Task to complete ::
Gather all lines in the records below that include the word "read".

Records for this task ::
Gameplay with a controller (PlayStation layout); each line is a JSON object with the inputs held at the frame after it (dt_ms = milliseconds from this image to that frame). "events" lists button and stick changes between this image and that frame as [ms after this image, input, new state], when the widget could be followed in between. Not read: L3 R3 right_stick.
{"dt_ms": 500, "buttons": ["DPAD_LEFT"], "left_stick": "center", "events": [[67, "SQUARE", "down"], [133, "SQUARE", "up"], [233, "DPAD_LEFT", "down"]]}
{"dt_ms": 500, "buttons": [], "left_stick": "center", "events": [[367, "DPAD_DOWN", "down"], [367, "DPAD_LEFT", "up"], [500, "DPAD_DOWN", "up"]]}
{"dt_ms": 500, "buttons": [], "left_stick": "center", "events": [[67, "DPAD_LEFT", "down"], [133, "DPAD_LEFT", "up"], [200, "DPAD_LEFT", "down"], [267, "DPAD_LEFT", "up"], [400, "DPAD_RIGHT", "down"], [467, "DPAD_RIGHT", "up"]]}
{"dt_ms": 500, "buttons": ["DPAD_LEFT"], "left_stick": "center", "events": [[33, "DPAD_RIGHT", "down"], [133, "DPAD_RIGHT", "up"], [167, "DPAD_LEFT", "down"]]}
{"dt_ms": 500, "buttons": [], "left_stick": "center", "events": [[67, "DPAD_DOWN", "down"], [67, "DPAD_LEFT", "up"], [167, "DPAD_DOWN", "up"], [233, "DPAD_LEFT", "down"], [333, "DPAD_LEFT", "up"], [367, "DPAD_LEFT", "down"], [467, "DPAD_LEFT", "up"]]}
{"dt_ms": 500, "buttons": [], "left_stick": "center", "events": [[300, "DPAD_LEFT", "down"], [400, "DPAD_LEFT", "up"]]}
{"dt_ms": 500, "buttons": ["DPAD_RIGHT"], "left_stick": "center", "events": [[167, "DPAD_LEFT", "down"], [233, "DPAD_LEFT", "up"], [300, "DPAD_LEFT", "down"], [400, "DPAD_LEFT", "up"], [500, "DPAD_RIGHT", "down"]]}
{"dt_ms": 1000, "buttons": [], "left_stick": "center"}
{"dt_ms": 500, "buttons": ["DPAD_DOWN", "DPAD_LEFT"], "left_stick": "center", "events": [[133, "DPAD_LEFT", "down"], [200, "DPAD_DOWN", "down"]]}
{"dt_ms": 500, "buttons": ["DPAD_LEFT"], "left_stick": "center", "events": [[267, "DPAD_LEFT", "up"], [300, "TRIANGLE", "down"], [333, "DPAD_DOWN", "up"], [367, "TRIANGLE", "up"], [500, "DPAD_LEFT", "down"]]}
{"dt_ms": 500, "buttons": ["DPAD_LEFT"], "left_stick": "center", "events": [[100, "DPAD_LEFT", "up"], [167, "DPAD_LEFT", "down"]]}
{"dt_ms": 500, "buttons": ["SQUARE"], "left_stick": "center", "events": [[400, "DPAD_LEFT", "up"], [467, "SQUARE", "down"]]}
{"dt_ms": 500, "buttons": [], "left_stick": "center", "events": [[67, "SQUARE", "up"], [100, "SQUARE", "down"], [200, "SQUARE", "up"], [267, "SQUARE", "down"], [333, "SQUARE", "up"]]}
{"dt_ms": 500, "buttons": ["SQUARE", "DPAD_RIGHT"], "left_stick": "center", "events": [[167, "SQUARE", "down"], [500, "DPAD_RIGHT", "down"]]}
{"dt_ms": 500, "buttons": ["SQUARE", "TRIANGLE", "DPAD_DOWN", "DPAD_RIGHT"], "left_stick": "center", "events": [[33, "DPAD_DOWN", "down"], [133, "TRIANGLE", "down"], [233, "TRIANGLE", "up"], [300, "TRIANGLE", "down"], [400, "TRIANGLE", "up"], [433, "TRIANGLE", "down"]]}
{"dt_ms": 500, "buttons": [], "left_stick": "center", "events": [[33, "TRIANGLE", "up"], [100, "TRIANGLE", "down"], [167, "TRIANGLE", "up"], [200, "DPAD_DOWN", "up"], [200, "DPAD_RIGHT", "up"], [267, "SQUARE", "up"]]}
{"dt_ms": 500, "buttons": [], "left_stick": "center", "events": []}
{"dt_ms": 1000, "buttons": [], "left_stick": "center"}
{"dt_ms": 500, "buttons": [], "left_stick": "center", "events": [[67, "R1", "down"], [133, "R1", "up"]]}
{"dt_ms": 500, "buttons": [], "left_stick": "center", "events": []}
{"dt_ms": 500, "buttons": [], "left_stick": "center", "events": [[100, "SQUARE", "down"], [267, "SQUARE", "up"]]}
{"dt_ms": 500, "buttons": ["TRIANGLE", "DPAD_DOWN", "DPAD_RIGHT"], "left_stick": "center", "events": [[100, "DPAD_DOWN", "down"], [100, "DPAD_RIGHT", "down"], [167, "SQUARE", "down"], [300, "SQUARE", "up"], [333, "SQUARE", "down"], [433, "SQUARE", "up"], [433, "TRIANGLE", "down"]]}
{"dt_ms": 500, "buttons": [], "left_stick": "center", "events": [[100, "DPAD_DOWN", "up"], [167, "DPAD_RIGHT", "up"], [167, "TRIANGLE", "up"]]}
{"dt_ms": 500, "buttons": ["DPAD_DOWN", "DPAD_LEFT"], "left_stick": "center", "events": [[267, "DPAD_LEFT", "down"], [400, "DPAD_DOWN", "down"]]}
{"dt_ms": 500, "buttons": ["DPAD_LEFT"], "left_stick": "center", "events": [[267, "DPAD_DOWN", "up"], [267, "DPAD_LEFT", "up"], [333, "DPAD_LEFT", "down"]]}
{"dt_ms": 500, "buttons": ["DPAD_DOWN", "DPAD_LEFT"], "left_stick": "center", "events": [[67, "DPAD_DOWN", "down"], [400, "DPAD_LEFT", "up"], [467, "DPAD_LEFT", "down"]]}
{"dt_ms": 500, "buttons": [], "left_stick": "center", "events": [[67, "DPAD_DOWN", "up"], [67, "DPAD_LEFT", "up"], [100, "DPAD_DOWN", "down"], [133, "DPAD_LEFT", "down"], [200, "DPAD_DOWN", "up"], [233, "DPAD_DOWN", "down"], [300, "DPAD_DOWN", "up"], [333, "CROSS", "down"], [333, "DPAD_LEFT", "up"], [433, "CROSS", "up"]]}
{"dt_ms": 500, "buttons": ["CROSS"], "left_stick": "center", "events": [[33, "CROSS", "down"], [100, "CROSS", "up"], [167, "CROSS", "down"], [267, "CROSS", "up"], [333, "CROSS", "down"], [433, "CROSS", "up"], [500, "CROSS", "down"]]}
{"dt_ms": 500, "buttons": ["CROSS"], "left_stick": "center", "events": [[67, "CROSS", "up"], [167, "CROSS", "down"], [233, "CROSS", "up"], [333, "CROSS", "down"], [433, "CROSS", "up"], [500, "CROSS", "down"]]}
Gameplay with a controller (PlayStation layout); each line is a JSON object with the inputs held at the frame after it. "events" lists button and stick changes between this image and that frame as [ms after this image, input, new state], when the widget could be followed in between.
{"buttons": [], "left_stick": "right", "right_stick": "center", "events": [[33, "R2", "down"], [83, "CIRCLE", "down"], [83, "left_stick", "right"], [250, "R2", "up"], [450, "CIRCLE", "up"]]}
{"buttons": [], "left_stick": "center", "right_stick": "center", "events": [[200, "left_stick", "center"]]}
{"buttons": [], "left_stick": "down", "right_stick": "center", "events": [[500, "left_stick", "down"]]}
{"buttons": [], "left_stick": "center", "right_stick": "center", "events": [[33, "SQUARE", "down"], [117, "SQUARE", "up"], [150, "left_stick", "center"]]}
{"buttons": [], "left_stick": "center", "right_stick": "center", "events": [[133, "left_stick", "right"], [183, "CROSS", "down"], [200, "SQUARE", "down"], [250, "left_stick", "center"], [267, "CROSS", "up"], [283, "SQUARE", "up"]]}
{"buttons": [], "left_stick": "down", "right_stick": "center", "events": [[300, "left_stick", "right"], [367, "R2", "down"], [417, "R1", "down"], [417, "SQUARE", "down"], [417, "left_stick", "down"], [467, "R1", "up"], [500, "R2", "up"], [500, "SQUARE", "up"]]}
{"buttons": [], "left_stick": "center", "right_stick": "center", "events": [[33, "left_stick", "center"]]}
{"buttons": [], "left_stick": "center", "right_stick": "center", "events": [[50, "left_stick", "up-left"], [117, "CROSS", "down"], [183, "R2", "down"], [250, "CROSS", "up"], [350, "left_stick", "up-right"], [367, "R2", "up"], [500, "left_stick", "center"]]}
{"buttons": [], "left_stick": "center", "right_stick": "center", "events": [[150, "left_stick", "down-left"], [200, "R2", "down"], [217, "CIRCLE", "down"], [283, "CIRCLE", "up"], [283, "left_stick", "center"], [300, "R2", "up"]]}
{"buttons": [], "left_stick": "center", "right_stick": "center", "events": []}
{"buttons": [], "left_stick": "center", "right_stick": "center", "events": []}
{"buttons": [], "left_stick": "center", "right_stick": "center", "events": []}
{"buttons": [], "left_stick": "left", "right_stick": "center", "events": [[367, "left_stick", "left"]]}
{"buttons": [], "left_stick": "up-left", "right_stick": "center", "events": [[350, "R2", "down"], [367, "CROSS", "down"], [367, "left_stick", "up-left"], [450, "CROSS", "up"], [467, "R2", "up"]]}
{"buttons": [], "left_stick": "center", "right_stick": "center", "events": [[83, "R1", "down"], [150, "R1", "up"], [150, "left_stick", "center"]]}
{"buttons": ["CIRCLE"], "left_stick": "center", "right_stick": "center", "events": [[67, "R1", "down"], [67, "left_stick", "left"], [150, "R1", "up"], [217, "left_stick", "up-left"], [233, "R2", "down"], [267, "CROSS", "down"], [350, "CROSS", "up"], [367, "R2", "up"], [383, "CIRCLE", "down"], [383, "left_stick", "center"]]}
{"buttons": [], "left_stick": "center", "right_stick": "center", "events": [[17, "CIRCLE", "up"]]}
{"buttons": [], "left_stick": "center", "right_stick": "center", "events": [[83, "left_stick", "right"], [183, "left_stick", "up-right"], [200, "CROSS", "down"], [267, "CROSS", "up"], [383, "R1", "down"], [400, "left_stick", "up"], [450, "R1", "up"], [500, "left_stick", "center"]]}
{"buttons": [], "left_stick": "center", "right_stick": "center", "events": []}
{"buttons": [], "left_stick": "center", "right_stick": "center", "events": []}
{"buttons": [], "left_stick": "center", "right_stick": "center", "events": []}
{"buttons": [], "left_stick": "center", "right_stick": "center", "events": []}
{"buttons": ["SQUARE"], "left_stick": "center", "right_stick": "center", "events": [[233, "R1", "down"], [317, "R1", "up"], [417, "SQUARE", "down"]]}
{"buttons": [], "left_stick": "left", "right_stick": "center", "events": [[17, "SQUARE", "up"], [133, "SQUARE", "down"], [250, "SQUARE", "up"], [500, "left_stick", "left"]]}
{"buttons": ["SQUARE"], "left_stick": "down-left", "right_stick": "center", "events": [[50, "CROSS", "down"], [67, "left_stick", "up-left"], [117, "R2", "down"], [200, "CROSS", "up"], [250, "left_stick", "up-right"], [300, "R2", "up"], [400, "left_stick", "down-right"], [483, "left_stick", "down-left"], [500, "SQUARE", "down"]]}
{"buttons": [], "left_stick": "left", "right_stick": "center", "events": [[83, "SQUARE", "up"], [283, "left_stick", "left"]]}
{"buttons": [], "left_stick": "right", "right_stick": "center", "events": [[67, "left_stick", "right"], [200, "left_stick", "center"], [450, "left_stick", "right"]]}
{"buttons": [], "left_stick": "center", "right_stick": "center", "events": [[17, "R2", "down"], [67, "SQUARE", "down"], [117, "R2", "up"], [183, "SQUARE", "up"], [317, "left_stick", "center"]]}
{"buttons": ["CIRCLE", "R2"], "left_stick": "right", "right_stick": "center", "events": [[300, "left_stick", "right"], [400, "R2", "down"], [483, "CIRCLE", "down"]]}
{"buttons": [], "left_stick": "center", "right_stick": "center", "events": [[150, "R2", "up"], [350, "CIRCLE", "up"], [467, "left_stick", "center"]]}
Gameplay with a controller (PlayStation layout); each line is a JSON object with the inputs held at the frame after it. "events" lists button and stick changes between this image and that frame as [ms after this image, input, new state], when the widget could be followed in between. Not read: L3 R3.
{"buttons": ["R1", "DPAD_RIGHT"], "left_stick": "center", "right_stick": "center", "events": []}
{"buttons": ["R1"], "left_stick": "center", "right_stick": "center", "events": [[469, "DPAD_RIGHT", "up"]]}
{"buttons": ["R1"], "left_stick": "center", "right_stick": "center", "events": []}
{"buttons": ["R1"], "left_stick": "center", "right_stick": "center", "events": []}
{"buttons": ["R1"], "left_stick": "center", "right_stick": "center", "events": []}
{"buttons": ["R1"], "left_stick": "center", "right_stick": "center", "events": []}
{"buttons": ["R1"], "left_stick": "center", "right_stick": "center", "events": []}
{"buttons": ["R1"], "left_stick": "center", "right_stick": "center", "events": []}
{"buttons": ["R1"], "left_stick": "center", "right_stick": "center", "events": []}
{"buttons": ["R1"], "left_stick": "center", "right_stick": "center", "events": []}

Solution ::
Gameplay with a controller (PlayStation layout); each line is a JSON object with the inputs held at the frame after it (dt_ms = milliseconds from this image to that frame). "events" lists button and stick changes between this image and that frame as [ms after this image, input, new state], when the widget could be followed in between. Not read: L3 R3 right_stick.
Gameplay with a controller (PlayStation layout); each line is a JSON object with the inputs held at the frame after it. "events" lists button and stick changes between this image and that frame as [ms after this image, input, new state], when the widget could be followed in between. Not read: L3 R3.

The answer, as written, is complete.